Schematic: Visualizing Maladaptive Schemas
A design-research project that translates the 18 early maladaptive schemas from schema therapy into a navigable visual archive, with a private, browser-only self-check. Originally a 2016 workshop, rebuilt in 2026.
Visit the live app (opens in new tab)- Role
- Design & research
- Timeline
- 2016, rebuilt 2026
- Team
- Solo (YSDN 4004)
- Tools
- Design research, Poster system, HTML / CSS / JS
Making the invisible legible
The eighteen early maladaptive schemas from schema therapy are the kind of idea that can change how you see yourself, and they are locked inside clinical language most people never reach. Schematic started as a 2016 design-research workshop with one question: what does this taxonomy look like when a designer, not a clinician, is the one who has to make it legible?
What I decided
Each of the eighteen schemas became a poster, grouped into the five domains they actually belong to, so the structure teaches the map before you read a single definition.
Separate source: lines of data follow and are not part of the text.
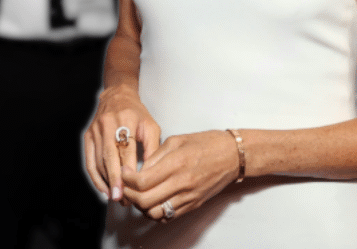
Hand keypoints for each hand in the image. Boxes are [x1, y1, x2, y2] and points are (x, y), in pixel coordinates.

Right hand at [83, 84, 160, 202]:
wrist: (117, 96)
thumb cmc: (137, 114)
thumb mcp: (151, 126)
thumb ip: (153, 148)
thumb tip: (151, 173)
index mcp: (126, 120)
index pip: (126, 150)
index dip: (129, 172)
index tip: (134, 189)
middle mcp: (107, 124)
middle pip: (109, 157)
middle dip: (114, 180)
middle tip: (121, 199)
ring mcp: (95, 130)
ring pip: (98, 160)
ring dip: (105, 181)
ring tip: (115, 197)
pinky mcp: (87, 135)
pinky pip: (89, 160)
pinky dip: (94, 176)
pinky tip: (103, 188)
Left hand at [122, 129, 239, 220]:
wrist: (232, 156)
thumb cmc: (206, 143)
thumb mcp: (176, 140)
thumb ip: (155, 156)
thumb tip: (138, 169)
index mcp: (176, 164)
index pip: (142, 181)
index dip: (127, 179)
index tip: (124, 173)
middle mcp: (182, 184)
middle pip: (145, 200)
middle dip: (129, 194)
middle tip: (126, 185)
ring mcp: (188, 197)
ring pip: (155, 213)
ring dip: (141, 206)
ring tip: (138, 194)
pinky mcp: (194, 205)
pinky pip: (169, 216)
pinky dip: (156, 212)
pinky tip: (153, 200)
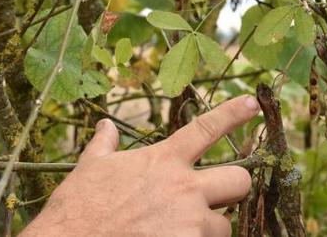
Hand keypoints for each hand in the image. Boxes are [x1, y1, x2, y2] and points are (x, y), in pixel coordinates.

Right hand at [21, 95, 259, 236]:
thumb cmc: (76, 209)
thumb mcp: (90, 169)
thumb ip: (105, 146)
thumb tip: (105, 126)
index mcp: (164, 160)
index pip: (206, 129)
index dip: (232, 114)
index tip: (251, 103)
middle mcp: (184, 187)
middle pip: (240, 181)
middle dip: (231, 191)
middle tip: (209, 201)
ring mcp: (189, 222)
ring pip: (224, 226)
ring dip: (206, 231)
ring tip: (172, 232)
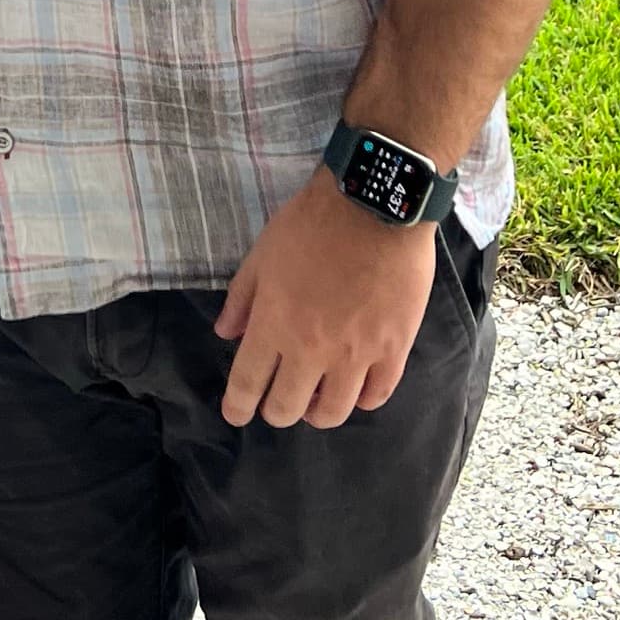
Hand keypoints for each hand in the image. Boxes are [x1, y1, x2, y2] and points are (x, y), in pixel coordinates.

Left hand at [213, 170, 436, 428]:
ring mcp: (356, 354)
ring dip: (318, 413)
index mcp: (274, 325)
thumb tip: (226, 334)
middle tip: (278, 403)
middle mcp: (312, 350)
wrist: (374, 205)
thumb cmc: (311, 224)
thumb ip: (242, 298)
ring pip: (333, 412)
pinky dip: (361, 400)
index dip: (238, 406)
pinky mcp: (393, 349)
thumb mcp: (263, 254)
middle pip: (287, 408)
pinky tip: (356, 389)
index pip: (248, 384)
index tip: (236, 414)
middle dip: (276, 412)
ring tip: (317, 401)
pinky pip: (376, 395)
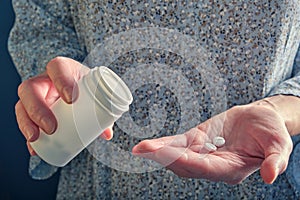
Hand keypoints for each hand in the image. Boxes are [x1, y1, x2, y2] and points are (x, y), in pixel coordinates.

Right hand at [15, 57, 112, 154]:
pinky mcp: (32, 112)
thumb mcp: (97, 93)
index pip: (57, 67)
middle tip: (51, 128)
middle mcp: (44, 80)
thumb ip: (104, 110)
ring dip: (26, 123)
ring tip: (35, 139)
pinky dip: (28, 137)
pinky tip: (34, 149)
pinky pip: (24, 122)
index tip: (71, 99)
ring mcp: (36, 96)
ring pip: (21, 105)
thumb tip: (106, 133)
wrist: (83, 90)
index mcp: (63, 69)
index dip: (61, 80)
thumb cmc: (90, 88)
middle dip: (38, 109)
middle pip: (30, 88)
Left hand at [132, 104, 292, 183]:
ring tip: (141, 148)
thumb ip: (274, 160)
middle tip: (146, 150)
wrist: (260, 119)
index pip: (207, 168)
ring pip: (178, 156)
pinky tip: (149, 145)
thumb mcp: (279, 144)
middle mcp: (214, 165)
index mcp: (232, 168)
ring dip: (159, 153)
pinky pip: (178, 144)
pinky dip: (164, 144)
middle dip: (165, 158)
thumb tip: (270, 176)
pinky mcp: (197, 140)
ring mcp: (203, 153)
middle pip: (186, 165)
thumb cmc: (271, 132)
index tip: (169, 155)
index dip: (188, 161)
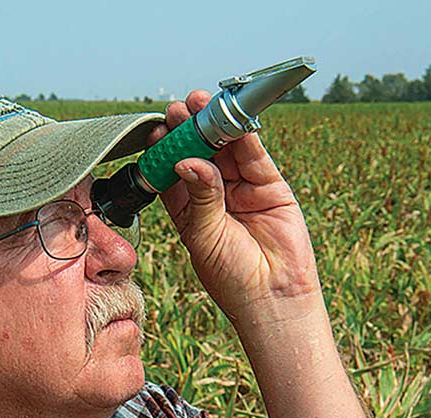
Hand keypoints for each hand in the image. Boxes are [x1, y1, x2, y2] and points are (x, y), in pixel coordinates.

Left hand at [153, 91, 320, 322]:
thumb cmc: (232, 277)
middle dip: (190, 129)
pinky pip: (255, 158)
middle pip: (199, 152)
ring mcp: (242, 189)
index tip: (157, 129)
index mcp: (188, 208)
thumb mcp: (204, 235)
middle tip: (180, 109)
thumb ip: (199, 195)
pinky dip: (246, 138)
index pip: (173, 170)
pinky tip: (235, 124)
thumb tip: (187, 160)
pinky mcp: (270, 187)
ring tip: (205, 106)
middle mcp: (214, 194)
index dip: (165, 148)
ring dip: (216, 126)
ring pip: (227, 149)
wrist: (273, 297)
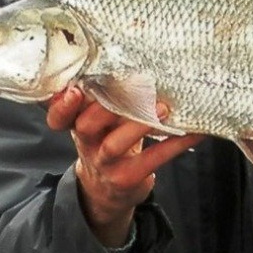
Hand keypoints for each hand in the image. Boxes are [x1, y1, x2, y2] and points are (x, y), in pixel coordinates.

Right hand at [47, 86, 201, 247]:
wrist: (107, 191)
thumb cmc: (107, 142)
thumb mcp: (98, 123)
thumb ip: (103, 99)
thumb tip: (134, 60)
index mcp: (78, 124)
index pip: (59, 116)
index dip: (62, 105)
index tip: (74, 90)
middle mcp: (87, 144)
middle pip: (85, 126)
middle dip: (106, 108)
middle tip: (135, 88)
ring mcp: (105, 164)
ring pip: (114, 144)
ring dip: (139, 124)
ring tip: (163, 108)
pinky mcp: (126, 179)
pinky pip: (150, 159)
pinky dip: (174, 144)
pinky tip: (193, 133)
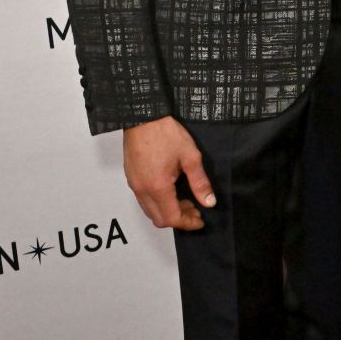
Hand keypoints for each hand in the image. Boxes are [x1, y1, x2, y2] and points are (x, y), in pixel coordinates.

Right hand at [123, 116, 214, 230]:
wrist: (142, 116)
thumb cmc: (166, 133)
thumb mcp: (190, 156)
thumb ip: (200, 182)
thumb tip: (209, 202)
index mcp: (158, 187)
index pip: (172, 218)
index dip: (188, 223)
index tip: (200, 219)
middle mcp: (142, 190)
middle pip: (159, 219)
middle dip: (179, 219)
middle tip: (195, 210)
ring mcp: (134, 185)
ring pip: (150, 211)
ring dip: (168, 212)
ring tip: (185, 200)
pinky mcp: (131, 178)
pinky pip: (144, 200)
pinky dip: (158, 203)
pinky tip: (171, 192)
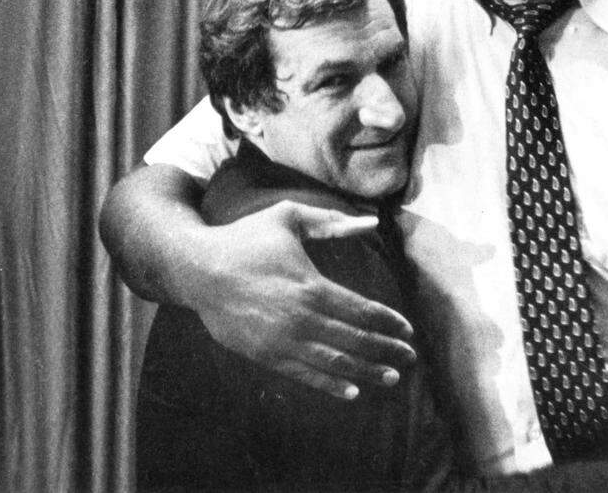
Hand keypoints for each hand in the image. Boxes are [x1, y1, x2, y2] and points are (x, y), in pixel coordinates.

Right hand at [188, 200, 417, 399]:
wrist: (198, 270)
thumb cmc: (246, 239)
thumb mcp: (288, 217)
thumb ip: (331, 221)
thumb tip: (371, 222)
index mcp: (311, 286)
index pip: (362, 311)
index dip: (388, 322)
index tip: (407, 330)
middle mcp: (301, 318)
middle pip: (355, 340)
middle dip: (386, 350)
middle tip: (409, 357)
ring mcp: (283, 341)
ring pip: (335, 363)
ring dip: (367, 371)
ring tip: (391, 377)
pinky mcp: (266, 355)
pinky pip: (305, 375)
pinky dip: (331, 384)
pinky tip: (352, 390)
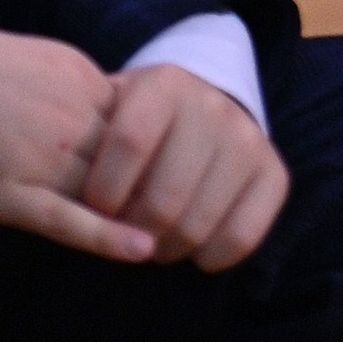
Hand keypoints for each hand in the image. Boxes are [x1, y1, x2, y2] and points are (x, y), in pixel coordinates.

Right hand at [0, 0, 154, 261]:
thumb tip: (116, 112)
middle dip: (157, 185)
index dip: (162, 150)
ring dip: (133, 212)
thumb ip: (82, 88)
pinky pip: (65, 219)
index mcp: (81, 78)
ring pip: (105, 191)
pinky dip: (105, 235)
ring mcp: (37, 155)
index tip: (180, 170)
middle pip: (133, 160)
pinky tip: (139, 249)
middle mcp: (69, 114)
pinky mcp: (2, 192)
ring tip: (164, 237)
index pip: (144, 123)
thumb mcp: (43, 58)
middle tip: (182, 213)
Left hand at [84, 62, 290, 270]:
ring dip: (167, 250)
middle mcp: (212, 105)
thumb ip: (86, 144)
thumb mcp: (108, 113)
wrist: (202, 106)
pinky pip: (240, 237)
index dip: (103, 191)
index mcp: (165, 84)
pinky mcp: (274, 173)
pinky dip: (211, 257)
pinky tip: (195, 248)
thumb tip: (69, 197)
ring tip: (155, 240)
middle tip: (126, 234)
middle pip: (163, 200)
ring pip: (197, 225)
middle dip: (134, 234)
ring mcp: (247, 138)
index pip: (128, 142)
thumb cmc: (137, 122)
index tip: (91, 209)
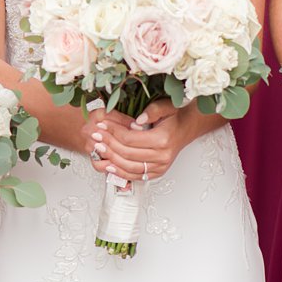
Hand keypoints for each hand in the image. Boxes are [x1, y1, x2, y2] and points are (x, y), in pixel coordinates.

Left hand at [81, 99, 199, 182]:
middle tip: (95, 135)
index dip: (113, 132)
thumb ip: (153, 111)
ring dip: (111, 158)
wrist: (186, 128)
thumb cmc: (175, 117)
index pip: (130, 138)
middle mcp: (162, 156)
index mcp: (162, 139)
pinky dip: (121, 172)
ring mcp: (160, 167)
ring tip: (98, 148)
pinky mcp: (157, 172)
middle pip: (127, 153)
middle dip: (108, 144)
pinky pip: (136, 175)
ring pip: (129, 167)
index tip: (102, 125)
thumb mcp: (166, 106)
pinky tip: (109, 165)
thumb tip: (138, 120)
The harder call was the self-check. It would have been easy, and wrong, to build a "what's your schema" quiz that turns real pain into a personality test. Instead it reflects rather than diagnoses: eighteen first-person statements resolve into a domain profile, framed as a mirror you hold up, not a label you get handed. It runs entirely in the browser and stores nothing, because material this personal should never leave your device.
Why it's back
I rebuilt the original in 2026 as a proper archive, dated and honest about what it was, wrapped in a lighter learning layer. It holds some of the earliest thinking I still stand behind: that design's real job is often just to make a hard thing reachable.